As clinicians, we must have often seen the results of poor communication of hope. Over-optimistic communication will backfire. The patient that is advised that they are cancer free or ‘cured’ will justifiably harbour anger and resentment against the clinician when they develop recurrence. It is all too common to see patients with metastatic disease discharged from a surgical service into the community with little or no understanding that they are now to receive palliative care, as communication about prognosis has been avoided or delivered false hope.
On the other hand, some medical communication totally erodes hope. The use of terms such as degenerative disc disease and severe osteoarthritis in radiology reports promote images of paralysis and pain, and risk removing all self-efficacy and purpose from the patient that reads them.
William Ruddick speaks of the ‘harms caused by loss of hopes, especially false hopes due to deception, as well as of the harms of successfully maintained deceptive hopes’.1 These have been played out repetitively throughout the pandemic, with hyperbolic communication (promises of world beating Track and Trace, Moonshot programmes, life becoming substantially more normal) not being balanced with accurate and scientific information regarding transmissibility and responsibility.

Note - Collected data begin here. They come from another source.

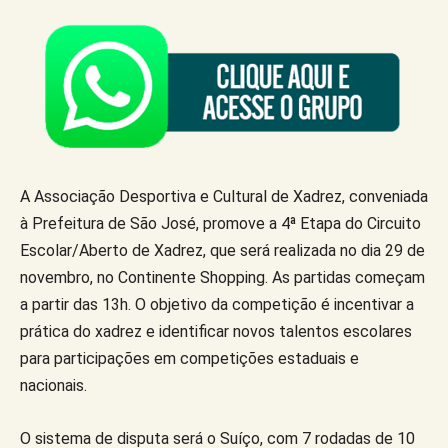
A Associação Desportiva e Cultural de Xadrez, conveniada
à Prefeitura de São José, promove a 4ª Etapa do Circuito
Escolar/Aberto de Xadrez, que será realizada no dia 29 de
novembro, no Continente Shopping. As partidas começam
a partir das 13h. O objetivo da competição é incentivar a
prática do xadrez e identificar novos talentos escolares
para participações em competições estaduais e
nacionais.
O sistema de disputa será o Suíço, com 7 rodadas de 10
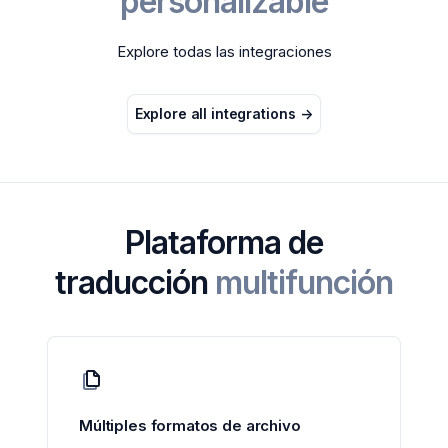
personalizable
Explore todas las integraciones
Explore all integrations
->
Plataforma de
traducción
multifunción
Múltiples formatos de archivo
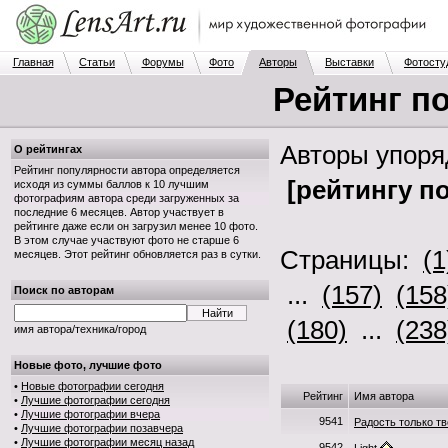
Главная
Статьи
Форумы
Фото
Авторы
Выставки
Фотосту
Рейтинг п
Авторы упор
О рейтингах
Рейтинг популярности автора определяется
[рейтингу п
исходя из суммы баллов к 10 лучшим
фотографиям автора среди загруженных за
последние 6 месяцев. Автор участвует в
рейтинге даже если он загрузил менее 10 фото.
В этом случае участвуют фото не старше 6
Страницы:
(1
месяцев. Этот рейтинг обновляется раз в сутки.
...
(157)
(158
Поиск по авторам
(180)
...
(238
имя автора/техника/город
Новые фото, лучшие фото
•
Новые фотографии сегодня
Рейтинг
Имя автора
•
Лучшие фотографии сегодня
•
Лучшие фотографии вчера
9541
Радость только тв
•
Лучшие фотографии позавчера
•
Лучшие фотографии месяц назад
9542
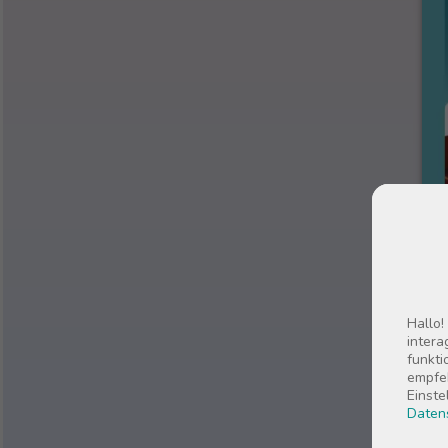
Hallo!
intera
funkti
empfeh
Einste
Daten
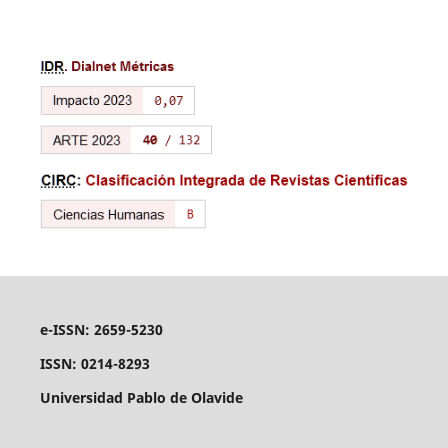
e-ISSN: 2659-5230
ISSN: 0214-8293
Universidad Pablo de Olavide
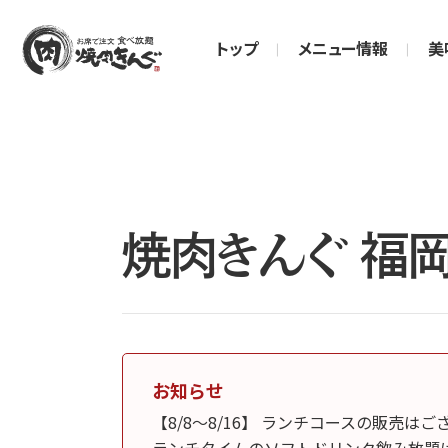
トップ
メニュー情報
美
焼肉きんぐ 福
お知らせ
【8/8～8/16】 ランチコースの販売は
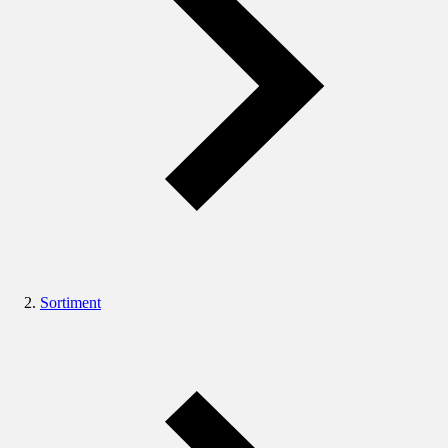
Sortiment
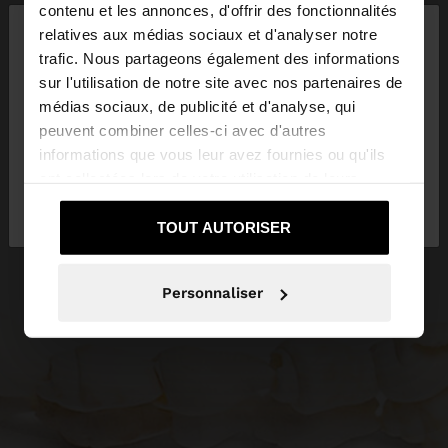
×
contenu et les annonces, d'offrir des fonctionnalités
bonjour
relatives aux médias sociaux et d'analyser notre
trafic. Nous partageons également des informations
sur l'utilisation de notre site avec nos partenaires de
Vous accédez au site depuis Belgique. Voulez-vous
médias sociaux, de publicité et d'analyse, qui
parcourir notre site au United States?
peuvent combiner celles-ci avec d'autres
informations que vous leur avez fournies ou qu'ils
ont collectées lors de votre utilisation de leurs
Non, je souhaite
Oui, dirigez-moi vers
services.
rester sur Belgique
United States
TOUT AUTORISER
Personnaliser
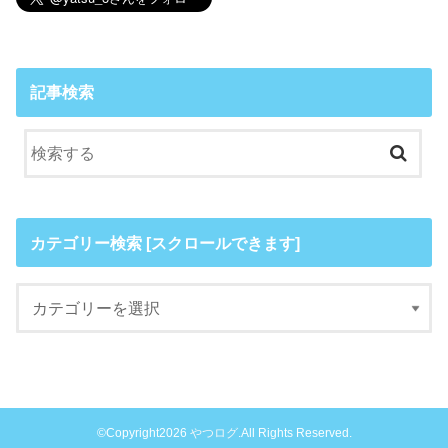
記事検索
カテゴリー検索 [スクロールできます]
©Copyright2026
やつログ
.All Rights Reserved.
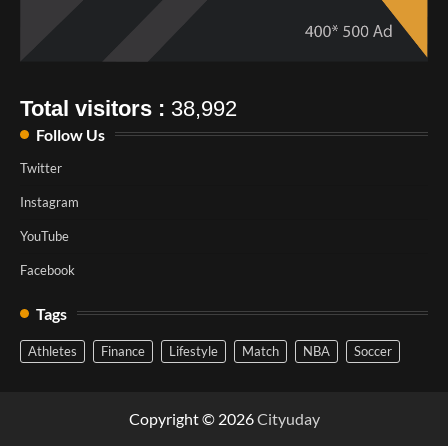
Total visitors :
38,992
Follow Us
Twitter
Instagram
YouTube
Facebook
Tags
Athletes
Finance
Lifestyle
Match
NBA
Soccer
Copyright © 2026
Cityuday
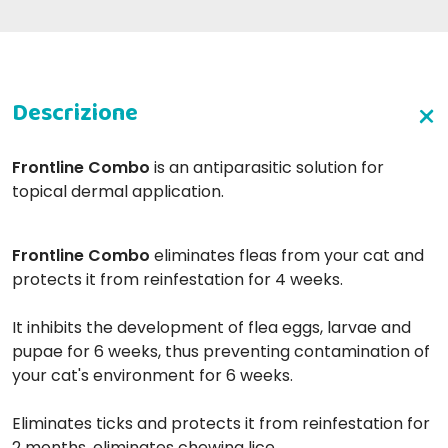
Frontline Combo
is an antiparasitic solution for
topical dermal application.
Frontline Combo
eliminates fleas from your cat and
protects it from reinfestation for 4 weeks.
It inhibits the development of flea eggs, larvae and
pupae for 6 weeks, thus preventing contamination of
your cat's environment for 6 weeks.
Eliminates ticks and protects it from reinfestation for
2 months, eliminates chewing lice.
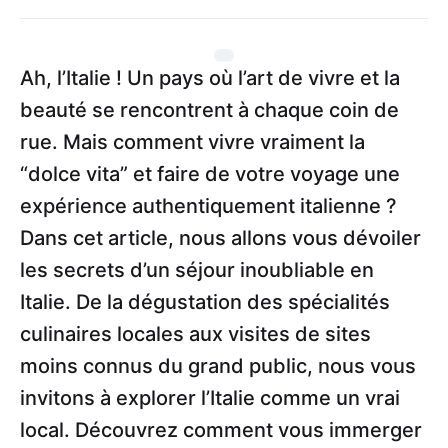
Ah, l’Italie ! Un pays où l’art de vivre et la
beauté se rencontrent à chaque coin de
rue. Mais comment vivre vraiment la
“dolce vita” et faire de votre voyage une
expérience authentiquement italienne ?
Dans cet article, nous allons vous dévoiler
les secrets d’un séjour inoubliable en
Italie. De la dégustation des spécialités
culinaires locales aux visites de sites
moins connus du grand public, nous vous
invitons à explorer l’Italie comme un vrai
local. Découvrez comment vous immerger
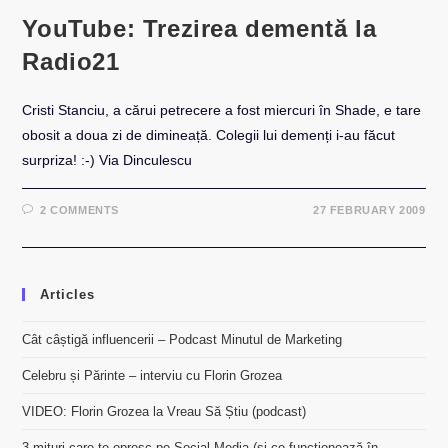
YouTube: Trezirea dementă la
Radio21
Cristi Stanciu, a cărui petrecere a fost miercuri în Shade, e tare
obosit a doua zi de dimineață. Colegii lui demenți i-au făcut
surpriza! :-) Via Dinculescu
2 COMMENTS
27 FEBRUARY 2009
Articles
Cât câștigă influencerii – Podcast Minutul de Marketing
Celebru și Părinte – interviu cu Florin Grozea
VIDEO: Florin Grozea la Vreau Să Știu (podcast)
3 mituri care te opresc pe Social Media (și ce funcționează în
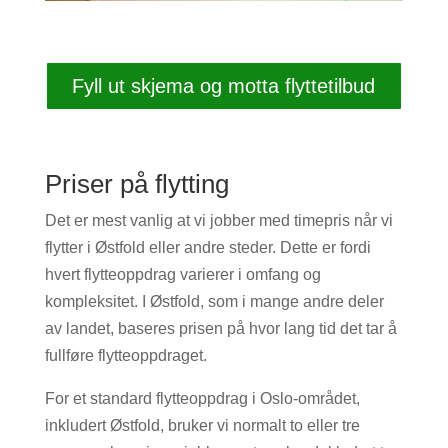
Fyll ut skjema og motta flyttetilbud
Priser på flytting
Det er mest vanlig at vi jobber med timepris når vi
flytter i Østfold eller andre steder. Dette er fordi
hvert flytteoppdrag varierer i omfang og
kompleksitet. I Østfold, som i mange andre deler
av landet, baseres prisen på hvor lang tid det tar å
fullføre flytteoppdraget.
For et standard flytteoppdrag i Oslo-området,
inkludert Østfold, bruker vi normalt to eller tre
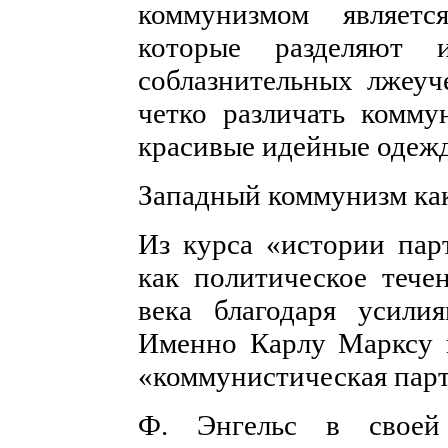
коммунизмом являет
которые разделяют 
соблазнительных лжеуч
четко различать комму
красивые идейные одежд
Западный коммунизм ка
Из курса «истории пар
как политическое тече
века благодаря усили
Именно Карлу Марксу 
«коммунистическая парт
Ф. Энгельс в своей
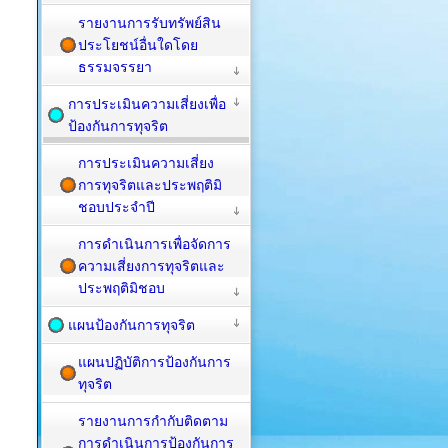
รายงานการรับทรัพย์สิน
ประโยชน์อื่นใดโดย
ธรรมจรรยา
การประเมินความเสี่ยงเพื่อ
ป้องกันการทุจริต
การประเมินความเสี่ยง
การทุจริตและประพฤติมิ
ชอบประจำปี
การดำเนินการเพื่อจัดการ
ความเสี่ยงการทุจริตและ
ประพฤติมิชอบ
แผนป้องกันการทุจริต
แผนปฏิบัติการป้องกันการ
ทุจริต
รายงานการกำกับติดตาม
การดำเนินการป้องกันการ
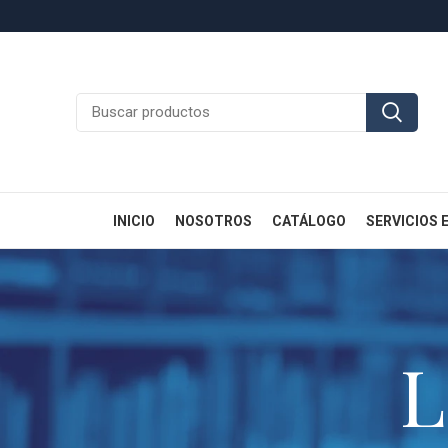
INICIO
NOSOTROS
CATÁLOGO
SERVICIOS 
L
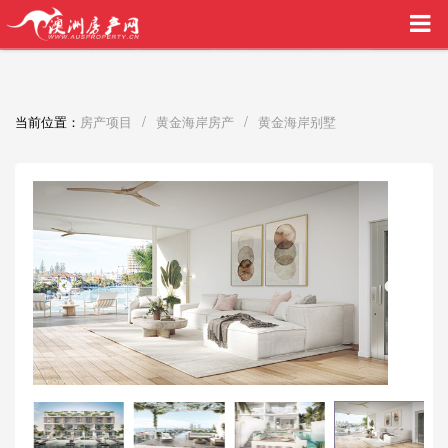
买家中介VIP服务，助您安心购房
/
/
当前位置：
房产项目
黄金海岸房产
黄金海岸别墅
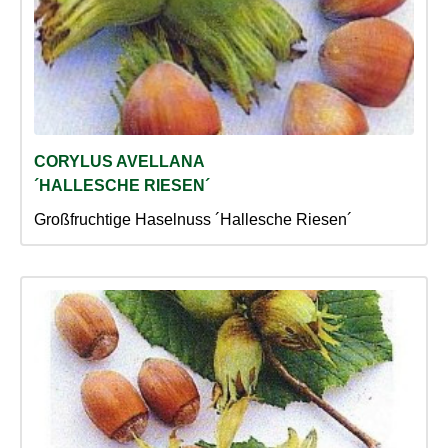
CORYLUS AVELLANA
´HALLESCHE RIESEN´
Großfruchtige Haselnuss ´Hallesche Riesen´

Furthermore, there has been little to help the general public with the process of inevitable goal revision that the pandemic brings. Susan Folkman identifies situational hope as a key technique in the adjustment process:
‘letting go of goals that are no longer tenable and identifying meaningful, realistic goals that are adaptive for coping in the present circumstances is an important form of meaning-focused coping that helps sustain a sense of control, creates a renewed sense of purpose, and allows hope.’2
There has been too little emphasis on the promotion of the goals of reduced coronavirus transmission and personal health, with a relatively soft advertising campaign, by comparison with the hard hitting and, at the time, socially daring campaign against HIV transmission.3
Clinical discussions about serious illness often work best when they alternate between recognition from the clinician regarding the seriousness of the situation faced by the patient, its impact on their life, and guiding towards a defined management plan.4 In these encounters there is no part for ignorance on behalf of the patient, as they take place on an adult-to-adult basis.
False hope is based in ignorance, and the recent actions of my patients would suggest that ignorance regarding coronavirus is widespread and fuelled by a lack of adult communication on the health and social consequences of this pandemic.
Realistic hope communicates the difficulties of any given situation, and may require emphasis of innate resources needed to overcome those difficulties but does not shy away from them. It is not only doctors but also politicians that need to ‘find the middle ground between hope and truth’.5
1. Ruddick W. Hope and deception. Bioethics 1999; 13(3–4): 343–357.
2. Folkman S. Stress, coping, and hope. In: Carr B, Steel J, eds. Psychological aspects of cancer. Boston, MA: Springer, 2013.
3. Jonze T. ‘It was a life and death situation. Wards were full of young med dying’: how we made the Don’t Die of Ignorance Aids campaign. The Guardian 2017; 4 Sep: https://www.theguardian.com/culture/2017/sep/04/how-we-made-dont-die-of-ignorance-aids-campaign (accessed 7 Jan 2021).
4. Piana R. New study on communicating bad news, from the patients perspective: a conversation with Anthony L. Back MD. The ASCOpost 2012; 15 Jul: https://ascopost.com/issues/july-15-2012/new-study-on-communicating-bad-news-from-the-patient-s-perspective (accessed 7 Jan 2021).
5. Groopman J. The anatomy of hope: how people prevail in the face of illness. New York, NY: Random House, 2004.